- _Provided records_
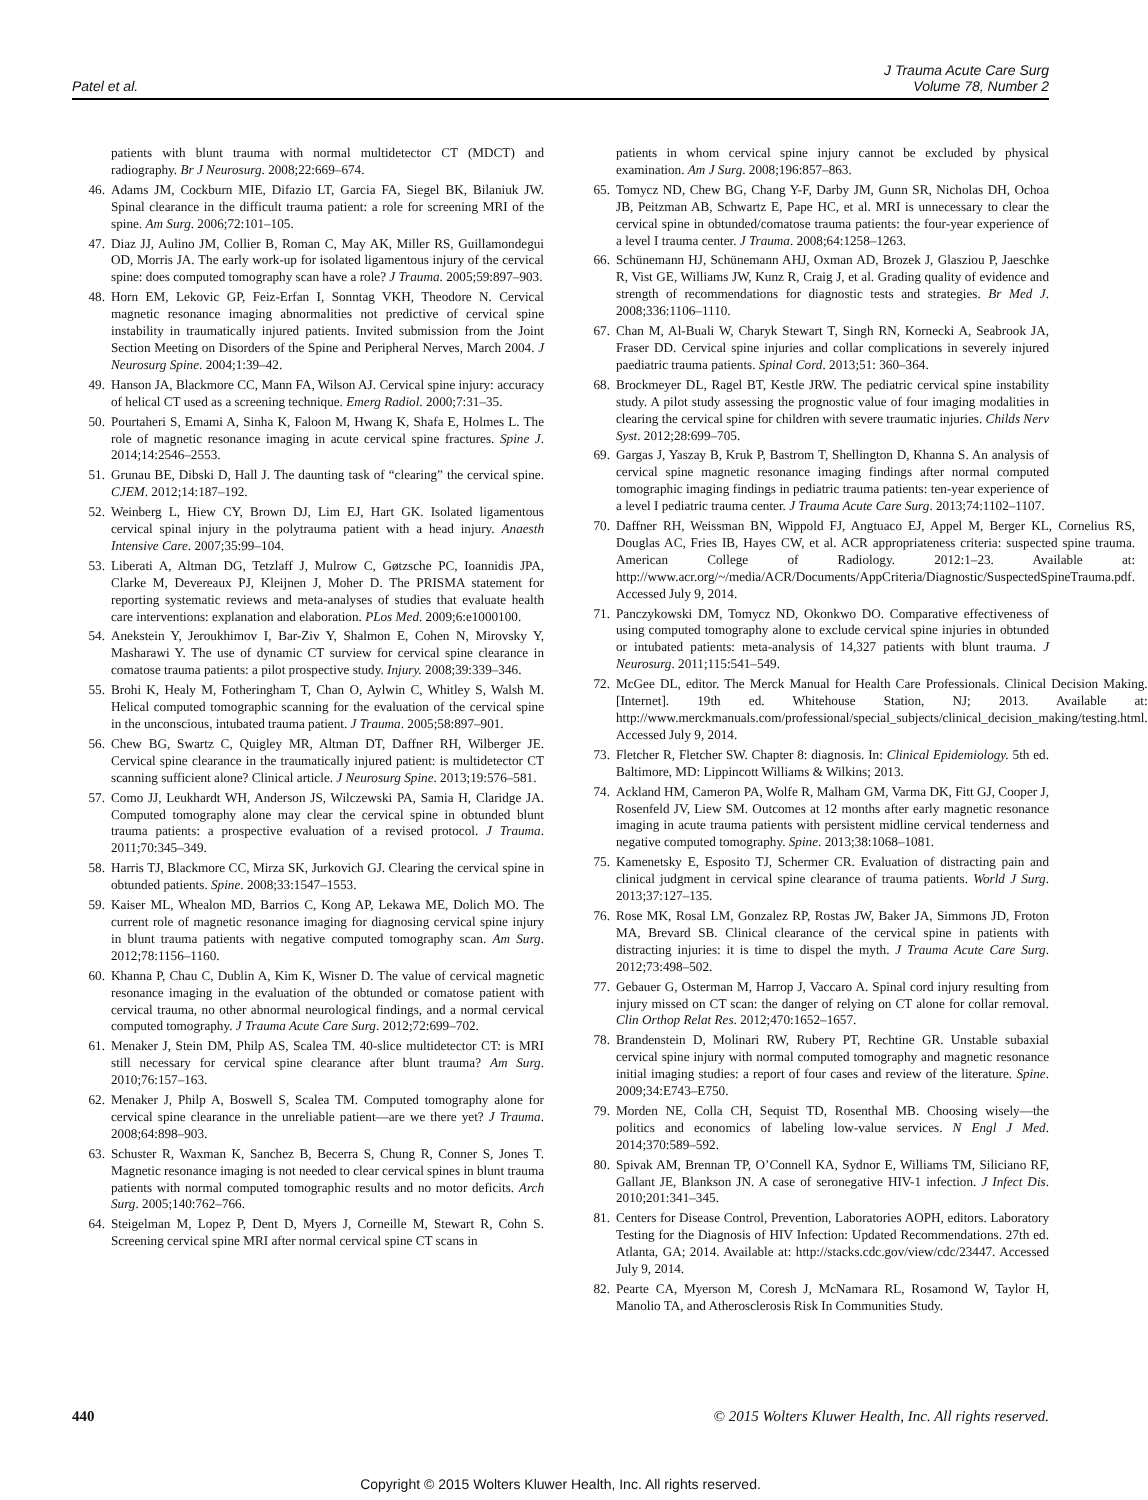Patel et al.
J Trauma Acute Care Surg
Volume 78, Number 2
patients with blunt trauma with normal multidetector CT (MDCT) and radiography. Br J Neurosurg. 2008;22:669–674.
46. Adams JM, Cockburn MIE, Difazio LT, Garcia FA, Siegel BK, Bilaniuk JW. Spinal clearance in the difficult trauma patient: a role for screening MRI of the spine. Am Surg. 2006;72:101–105.
47. Diaz JJ, Aulino JM, Collier B, Roman C, May AK, Miller RS, Guillamondegui OD, Morris JA. The early work-up for isolated ligamentous injury of the cervical spine: does computed tomography scan have a role? J Trauma. 2005;59:897–903.
48. Horn EM, Lekovic GP, Feiz-Erfan I, Sonntag VKH, Theodore N. Cervical magnetic resonance imaging abnormalities not predictive of cervical spine instability in traumatically injured patients. Invited submission from the Joint Section Meeting on Disorders of the Spine and Peripheral Nerves, March 2004. J Neurosurg Spine. 2004;1:39–42.
49. Hanson JA, Blackmore CC, Mann FA, Wilson AJ. Cervical spine injury: accuracy of helical CT used as a screening technique. Emerg Radiol. 2000;7:31–35.
50. Pourtaheri S, Emami A, Sinha K, Faloon M, Hwang K, Shafa E, Holmes L. The role of magnetic resonance imaging in acute cervical spine fractures. Spine J. 2014;14:2546–2553.
51. Grunau BE, Dibski D, Hall J. The daunting task of “clearing” the cervical spine. CJEM. 2012;14:187–192.
52. Weinberg L, Hiew CY, Brown DJ, Lim EJ, Hart GK. Isolated ligamentous cervical spinal injury in the polytrauma patient with a head injury. Anaesth Intensive Care. 2007;35:99–104.
53. Liberati A, Altman DG, Tetzlaff J, Mulrow C, Gøtzsche PC, Ioannidis JPA, Clarke M, Devereaux PJ, Kleijnen J, Moher D. The PRISMA statement for reporting systematic reviews and meta-analyses of studies that evaluate health care interventions: explanation and elaboration. PLos Med. 2009;6:e1000100.
54. Anekstein Y, Jeroukhimov I, Bar-Ziv Y, Shalmon E, Cohen N, Mirovsky Y, Masharawi Y. The use of dynamic CT surview for cervical spine clearance in comatose trauma patients: a pilot prospective study. Injury. 2008;39:339–346.
55. Brohi K, Healy M, Fotheringham T, Chan O, Aylwin C, Whitley S, Walsh M. Helical computed tomographic scanning for the evaluation of the cervical spine in the unconscious, intubated trauma patient. J Trauma. 2005;58:897–901.
56. Chew BG, Swartz C, Quigley MR, Altman DT, Daffner RH, Wilberger JE. Cervical spine clearance in the traumatically injured patient: is multidetector CT scanning sufficient alone? Clinical article. J Neurosurg Spine. 2013;19:576–581.
57. Como JJ, Leukhardt WH, Anderson JS, Wilczewski PA, Samia H, Claridge JA. Computed tomography alone may clear the cervical spine in obtunded blunt trauma patients: a prospective evaluation of a revised protocol. J Trauma. 2011;70:345–349.
58. Harris TJ, Blackmore CC, Mirza SK, Jurkovich GJ. Clearing the cervical spine in obtunded patients. Spine. 2008;33:1547–1553.
59. Kaiser ML, Whealon MD, Barrios C, Kong AP, Lekawa ME, Dolich MO. The current role of magnetic resonance imaging for diagnosing cervical spine injury in blunt trauma patients with negative computed tomography scan. Am Surg. 2012;78:1156–1160.
60. Khanna P, Chau C, Dublin A, Kim K, Wisner D. The value of cervical magnetic resonance imaging in the evaluation of the obtunded or comatose patient with cervical trauma, no other abnormal neurological findings, and a normal cervical computed tomography. J Trauma Acute Care Surg. 2012;72:699–702.
61. Menaker J, Stein DM, Philp AS, Scalea TM. 40-slice multidetector CT: is MRI still necessary for cervical spine clearance after blunt trauma? Am Surg. 2010;76:157–163.
62. Menaker J, Philp A, Boswell S, Scalea TM. Computed tomography alone for cervical spine clearance in the unreliable patient—are we there yet? J Trauma. 2008;64:898–903.
63. Schuster R, Waxman K, Sanchez B, Becerra S, Chung R, Conner S, Jones T. Magnetic resonance imaging is not needed to clear cervical spines in blunt trauma patients with normal computed tomographic results and no motor deficits. Arch Surg. 2005;140:762–766.
64. Steigelman M, Lopez P, Dent D, Myers J, Corneille M, Stewart R, Cohn S. Screening cervical spine MRI after normal cervical spine CT scans in
patients in whom cervical spine injury cannot be excluded by physical examination. Am J Surg. 2008;196:857–863.
65. Tomycz ND, Chew BG, Chang Y-F, Darby JM, Gunn SR, Nicholas DH, Ochoa JB, Peitzman AB, Schwartz E, Pape HC, et al. MRI is unnecessary to clear the cervical spine in obtunded/comatose trauma patients: the four-year experience of a level I trauma center. J Trauma. 2008;64:1258–1263.
66. Schünemann HJ, Schünemann AHJ, Oxman AD, Brozek J, Glasziou P, Jaeschke R, Vist GE, Williams JW, Kunz R, Craig J, et al. Grading quality of evidence and strength of recommendations for diagnostic tests and strategies. Br Med J. 2008;336:1106–1110.
67. Chan M, Al-Buali W, Charyk Stewart T, Singh RN, Kornecki A, Seabrook JA, Fraser DD. Cervical spine injuries and collar complications in severely injured paediatric trauma patients. Spinal Cord. 2013;51: 360–364.
68. Brockmeyer DL, Ragel BT, Kestle JRW. The pediatric cervical spine instability study. A pilot study assessing the prognostic value of four imaging modalities in clearing the cervical spine for children with severe traumatic injuries. Childs Nerv Syst. 2012;28:699–705.
69. Gargas J, Yaszay B, Kruk P, Bastrom T, Shellington D, Khanna S. An analysis of cervical spine magnetic resonance imaging findings after normal computed tomographic imaging findings in pediatric trauma patients: ten-year experience of a level I pediatric trauma center. J Trauma Acute Care Surg. 2013;74:1102–1107.
70. Daffner RH, Weissman BN, Wippold FJ, Angtuaco EJ, Appel M, Berger KL, Cornelius RS, Douglas AC, Fries IB, Hayes CW, et al. ACR appropriateness criteria: suspected spine trauma. American College of Radiology. 2012:1–23. Available at: http://www.acr.org/~/media/ACR/Documents/AppCriteria/Diagnostic/SuspectedSpineTrauma.pdf. Accessed July 9, 2014.
71. Panczykowski DM, Tomycz ND, Okonkwo DO. Comparative effectiveness of using computed tomography alone to exclude cervical spine injuries in obtunded or intubated patients: meta-analysis of 14,327 patients with blunt trauma. J Neurosurg. 2011;115:541–549.
72. McGee DL, editor. The Merck Manual for Health Care Professionals. Clinical Decision Making. [Internet]. 19th ed. Whitehouse Station, NJ; 2013. Available at: http://www.merckmanuals.com/professional/special_subjects/clinical_decision_making/testing.html. Accessed July 9, 2014.
73. Fletcher R, Fletcher SW. Chapter 8: diagnosis. In: Clinical Epidemiology. 5th ed. Baltimore, MD: Lippincott Williams & Wilkins; 2013.
74. Ackland HM, Cameron PA, Wolfe R, Malham GM, Varma DK, Fitt GJ, Cooper J, Rosenfeld JV, Liew SM. Outcomes at 12 months after early magnetic resonance imaging in acute trauma patients with persistent midline cervical tenderness and negative computed tomography. Spine. 2013;38:1068–1081.
75. Kamenetsky E, Esposito TJ, Schermer CR. Evaluation of distracting pain and clinical judgment in cervical spine clearance of trauma patients. World J Surg. 2013;37:127–135.
76. Rose MK, Rosal LM, Gonzalez RP, Rostas JW, Baker JA, Simmons JD, Froton MA, Brevard SB. Clinical clearance of the cervical spine in patients with distracting injuries: it is time to dispel the myth. J Trauma Acute Care Surg. 2012;73:498–502.
77. Gebauer G, Osterman M, Harrop J, Vaccaro A. Spinal cord injury resulting from injury missed on CT scan: the danger of relying on CT alone for collar removal. Clin Orthop Relat Res. 2012;470:1652–1657.
78. Brandenstein D, Molinari RW, Rubery PT, Rechtine GR. Unstable subaxial cervical spine injury with normal computed tomography and magnetic resonance initial imaging studies: a report of four cases and review of the literature. Spine. 2009;34:E743–E750.
79. Morden NE, Colla CH, Sequist TD, Rosenthal MB. Choosing wisely—the politics and economics of labeling low-value services. N Engl J Med. 2014;370:589–592.
80. Spivak AM, Brennan TP, O’Connell KA, Sydnor E, Williams TM, Siliciano RF, Gallant JE, Blankson JN. A case of seronegative HIV-1 infection. J Infect Dis. 2010;201:341–345.
81. Centers for Disease Control, Prevention, Laboratories AOPH, editors. Laboratory Testing for the Diagnosis of HIV Infection: Updated Recommendations. 27th ed. Atlanta, GA; 2014. Available at: http://stacks.cdc.gov/view/cdc/23447. Accessed July 9, 2014.
82. Pearte CA, Myerson M, Coresh J, McNamara RL, Rosamond W, Taylor H, Manolio TA, and Atherosclerosis Risk In Communities Study.
440 © 2015 Wolters Kluwer Health, Inc. All rights reserved.
Copyright © 2015 Wolters Kluwer Health, Inc. All rights reserved.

- _Work task_
Output only an exact transcription of the lines above from the one with "71. Panczykowski DM, Tomycz" up to and including the one with "74. Ackland HM, Cameron".

- _Response to this task_
71. Panczykowski DM, Tomycz ND, Okonkwo DO. Comparative effectiveness of using computed tomography alone to exclude cervical spine injuries in obtunded or intubated patients: meta-analysis of 14,327 patients with blunt trauma. J Neurosurg. 2011;115:541–549.
72. McGee DL, editor. The Merck Manual for Health Care Professionals. Clinical Decision Making. [Internet]. 19th ed. Whitehouse Station, NJ; 2013. Available at: http://www.merckmanuals.com/professional/special_subjects/clinical_decision_making/testing.html. Accessed July 9, 2014.
73. Fletcher R, Fletcher SW. Chapter 8: diagnosis. In: Clinical Epidemiology. 5th ed. Baltimore, MD: Lippincott Williams & Wilkins; 2013.
74. Ackland HM, Cameron PA, Wolfe R, Malham GM, Varma DK, Fitt GJ, Cooper J, Rosenfeld JV, Liew SM. Outcomes at 12 months after early magnetic resonance imaging in acute trauma patients with persistent midline cervical tenderness and negative computed tomography. Spine. 2013;38:1068–1081.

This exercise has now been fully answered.